Investigation’s beginnings

Savino and Keating came under scrutiny in September after possible improprieties in Keating’s payroll records were revealed, city officials have said. Sienkiewicz launched an internal investigation and notified the Northwestern district attorney’s office, which turned the matter over to Mastroianni’s office.

On Sept. 20, Savino and Keating were both placed on administrative leave with pay while the investigation continued.

According to the mayor’s office, Sienkiewicz was notified in writing Friday that the investigation had been completed and that Mastrioanni had recommended an “administrative resolution” rather than criminal charges.

Narkewicz said he’s thankful the investigation has been closed and the community and the department can move forward.

“I continue to have full faith and confidence in Chief Sienkiewicz and in the men and women of the Northampton Police Department to protect and serve the residents of our community.”

What is also not included in the mayor’s statement is any addressing of the list of complaints aired by the International Brotherhood of Police Officers Local 390, representing patrol officers, in a letter it delivered to Narkewicz in October.

The letter accused Sienkiewicz of trying to “squash” the investigation, of downplaying Savino’s involvement and leveling the majority of the blame for the financial wrongdoing at Keating.

The union also alleged Savino and Keating were involved in a well known and inappropriate relationship that may have violated a code of ethics and internal department policies that all employees agree to abide by when they are hired.

A few days after that letter went public, the union that represents Northampton’s police sergeants, IBPO Local 390-S, released its own letter, saying it could not support the stance taken by the patrol officers union.

The sergeants said there was no conspiracy between Sienkiewicz and supervisors of the department. In their letter, they said that when they asked Wallace if any supervisors had spoken out in favor of minimizing the investigation, he told them he could not identify any.

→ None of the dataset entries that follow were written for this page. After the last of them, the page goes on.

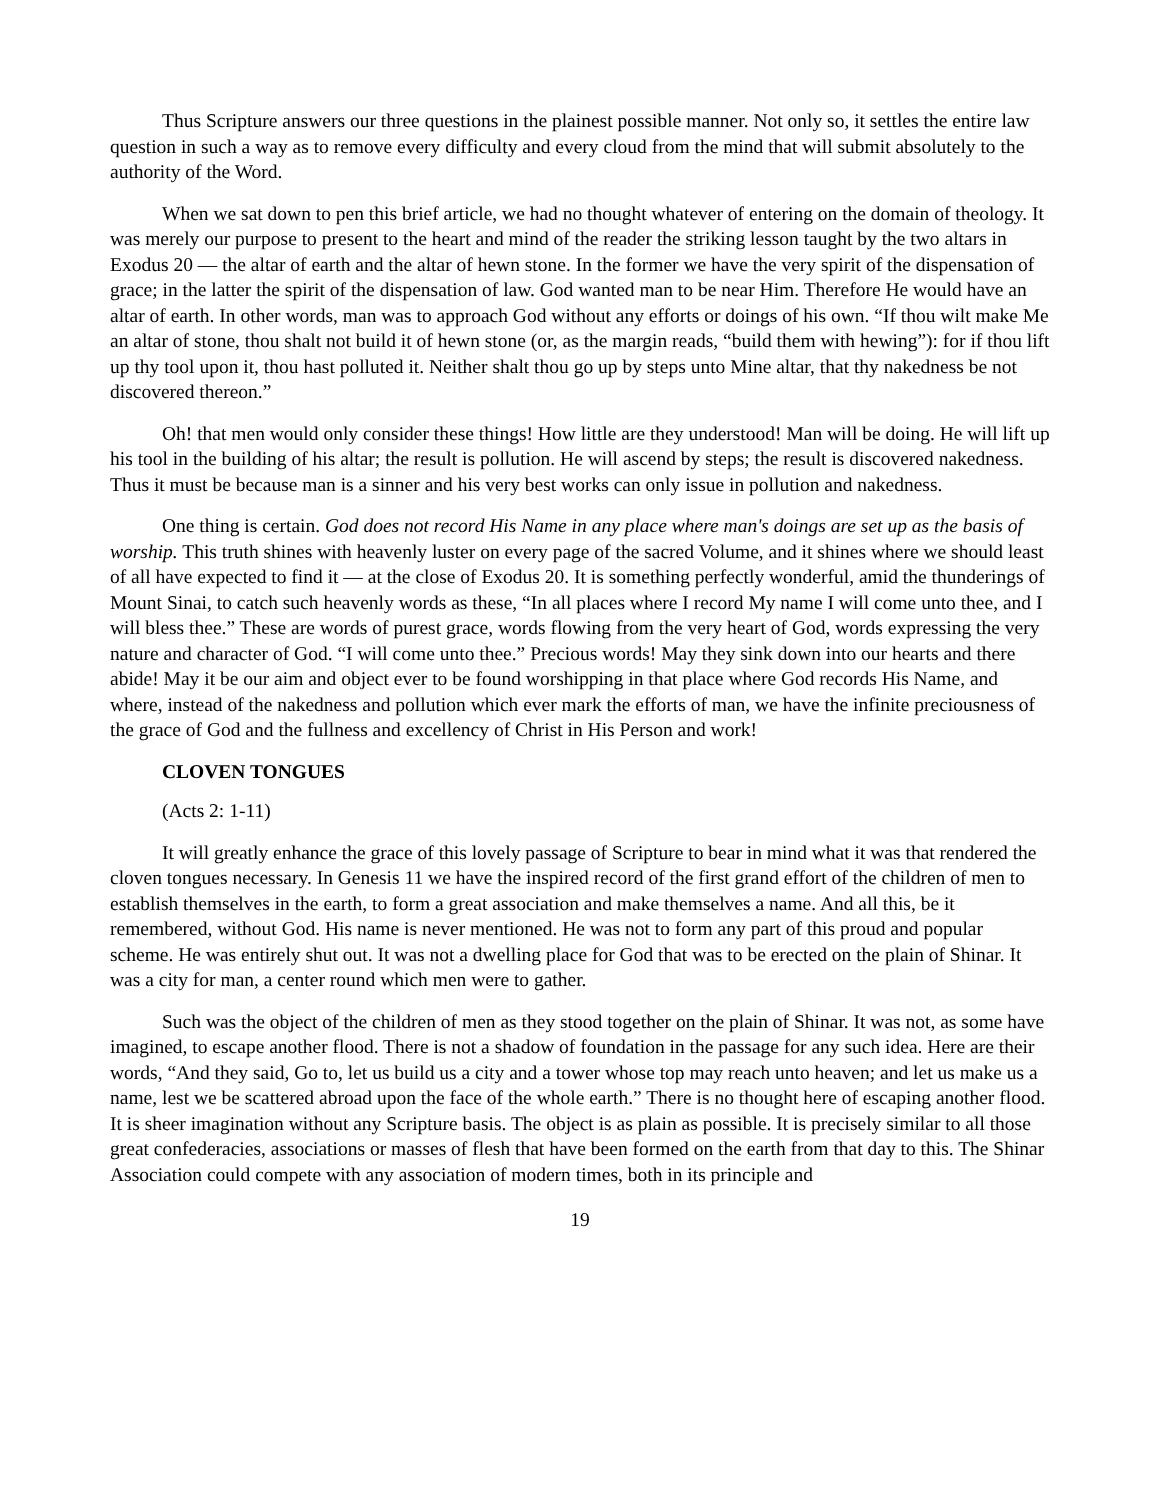Thus Scripture answers our three questions in the plainest possible manner. Not only so, it settles the entire law question in such a way as to remove every difficulty and every cloud from the mind that will submit absolutely to the authority of the Word.
When we sat down to pen this brief article, we had no thought whatever of entering on the domain of theology. It was merely our purpose to present to the heart and mind of the reader the striking lesson taught by the two altars in Exodus 20 — the altar of earth and the altar of hewn stone. In the former we have the very spirit of the dispensation of grace; in the latter the spirit of the dispensation of law. God wanted man to be near Him. Therefore He would have an altar of earth. In other words, man was to approach God without any efforts or doings of his own. “If thou wilt make Me an altar of stone, thou shalt not build it of hewn stone (or, as the margin reads, “build them with hewing”): for if thou lift up thy tool upon it, thou hast polluted it. Neither shalt thou go up by steps unto Mine altar, that thy nakedness be not discovered thereon.”
Oh! that men would only consider these things! How little are they understood! Man will be doing. He will lift up his tool in the building of his altar; the result is pollution. He will ascend by steps; the result is discovered nakedness. Thus it must be because man is a sinner and his very best works can only issue in pollution and nakedness.
One thing is certain. God does not record His Name in any place where man's doings are set up as the basis of worship. This truth shines with heavenly luster on every page of the sacred Volume, and it shines where we should least of all have expected to find it — at the close of Exodus 20. It is something perfectly wonderful, amid the thunderings of Mount Sinai, to catch such heavenly words as these, “In all places where I record My name I will come unto thee, and I will bless thee.” These are words of purest grace, words flowing from the very heart of God, words expressing the very nature and character of God. “I will come unto thee.” Precious words! May they sink down into our hearts and there abide! May it be our aim and object ever to be found worshipping in that place where God records His Name, and where, instead of the nakedness and pollution which ever mark the efforts of man, we have the infinite preciousness of the grace of God and the fullness and excellency of Christ in His Person and work!
CLOVEN TONGUES
(Acts 2: 1-11)
It will greatly enhance the grace of this lovely passage of Scripture to bear in mind what it was that rendered the cloven tongues necessary. In Genesis 11 we have the inspired record of the first grand effort of the children of men to establish themselves in the earth, to form a great association and make themselves a name. And all this, be it remembered, without God. His name is never mentioned. He was not to form any part of this proud and popular scheme. He was entirely shut out. It was not a dwelling place for God that was to be erected on the plain of Shinar. It was a city for man, a center round which men were to gather.
Such was the object of the children of men as they stood together on the plain of Shinar. It was not, as some have imagined, to escape another flood. There is not a shadow of foundation in the passage for any such idea. Here are their words, “And they said, Go to, let us build us a city and a tower whose top may reach unto heaven; and let us make us a name, lest we be scattered abroad upon the face of the whole earth.” There is no thought here of escaping another flood. It is sheer imagination without any Scripture basis. The object is as plain as possible. It is precisely similar to all those great confederacies, associations or masses of flesh that have been formed on the earth from that day to this. The Shinar Association could compete with any association of modern times, both in its principle and
19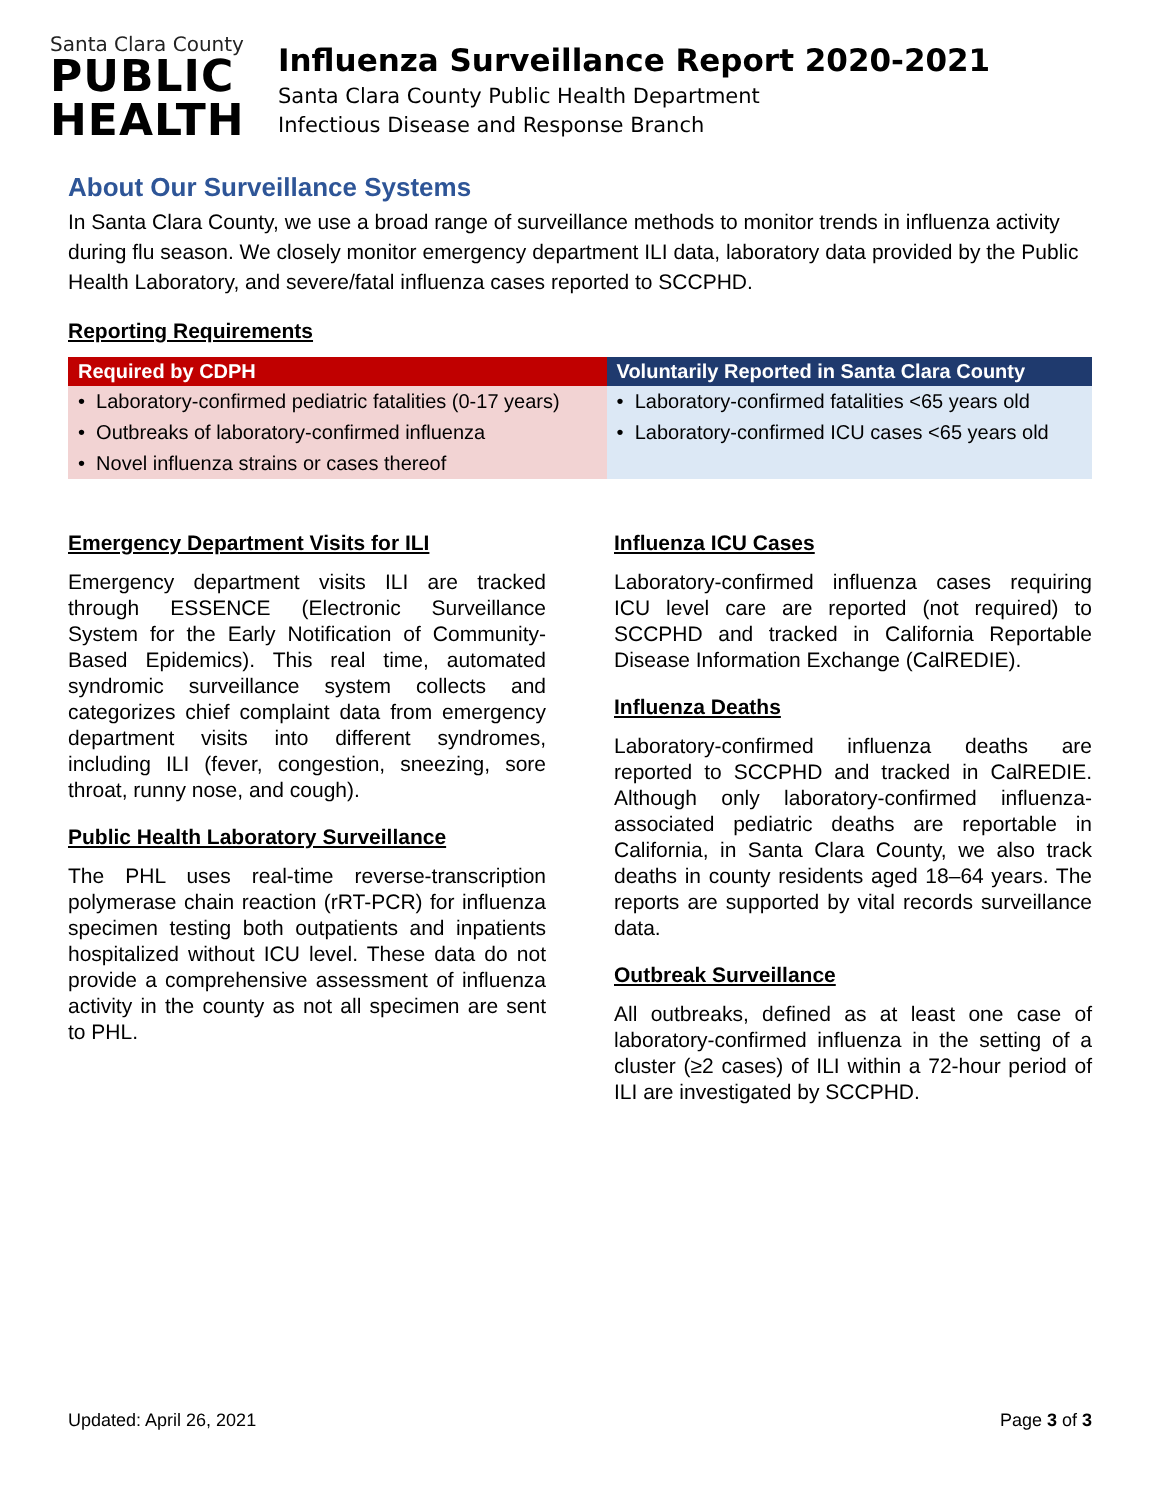Santa Clara County
PUBLIC
HEALTH
Influenza Surveillance Report 2020-2021
Santa Clara County Public Health Department
Infectious Disease and Response Branch
About Our Surveillance Systems
In Santa Clara County, we use a broad range of surveillance methods to monitor trends in influenza activity during flu season. We closely monitor emergency department ILI data, laboratory data provided by the Public Health Laboratory, and severe/fatal influenza cases reported to SCCPHD.
Reporting Requirements
| Required by CDPH | Voluntarily Reported in Santa Clara County |
| --- | --- |
| • Laboratory-confirmed pediatric fatalities (0-17 years) | • Laboratory-confirmed fatalities <65 years old |
| • Outbreaks of laboratory-confirmed influenza | • Laboratory-confirmed ICU cases <65 years old |
| • Novel influenza strains or cases thereof | |
Emergency Department Visits for ILI
Emergency department visits ILI are tracked through ESSENCE (Electronic Surveillance System for the Early Notification of Community-Based Epidemics). This real time, automated syndromic surveillance system collects and categorizes chief complaint data from emergency department visits into different syndromes, including ILI (fever, congestion, sneezing, sore throat, runny nose, and cough).
Public Health Laboratory Surveillance
The PHL uses real-time reverse-transcription polymerase chain reaction (rRT-PCR) for influenza specimen testing both outpatients and inpatients hospitalized without ICU level. These data do not provide a comprehensive assessment of influenza activity in the county as not all specimen are sent to PHL.
Influenza ICU Cases
Laboratory-confirmed influenza cases requiring ICU level care are reported (not required) to SCCPHD and tracked in California Reportable Disease Information Exchange (CalREDIE).
Influenza Deaths
Laboratory-confirmed influenza deaths are reported to SCCPHD and tracked in CalREDIE. Although only laboratory-confirmed influenza-associated pediatric deaths are reportable in California, in Santa Clara County, we also track deaths in county residents aged 18–64 years. The reports are supported by vital records surveillance data.
Outbreak Surveillance
All outbreaks, defined as at least one case of laboratory-confirmed influenza in the setting of a cluster (≥2 cases) of ILI within a 72-hour period of ILI are investigated by SCCPHD.
Updated: April 26, 2021 Page 3 of 3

“By issuing a blanket statement that used the word ‘supervisors’ in the plural form, IBPO 390 has now besmirched the reputation of every supervisor of this department by use of an inaccurate statement,” the sergeants wrote.

The sergeants also said their members did not have any “direct view” of conduct related to an alleged inappropriate relationship between Savino and Keating, as the patrol union stated.

Savino joined the force in 1986, was named sergeant in 1997, promoted to lieutenant in 2007, and named captain in 2011, when he took over for Patenaude.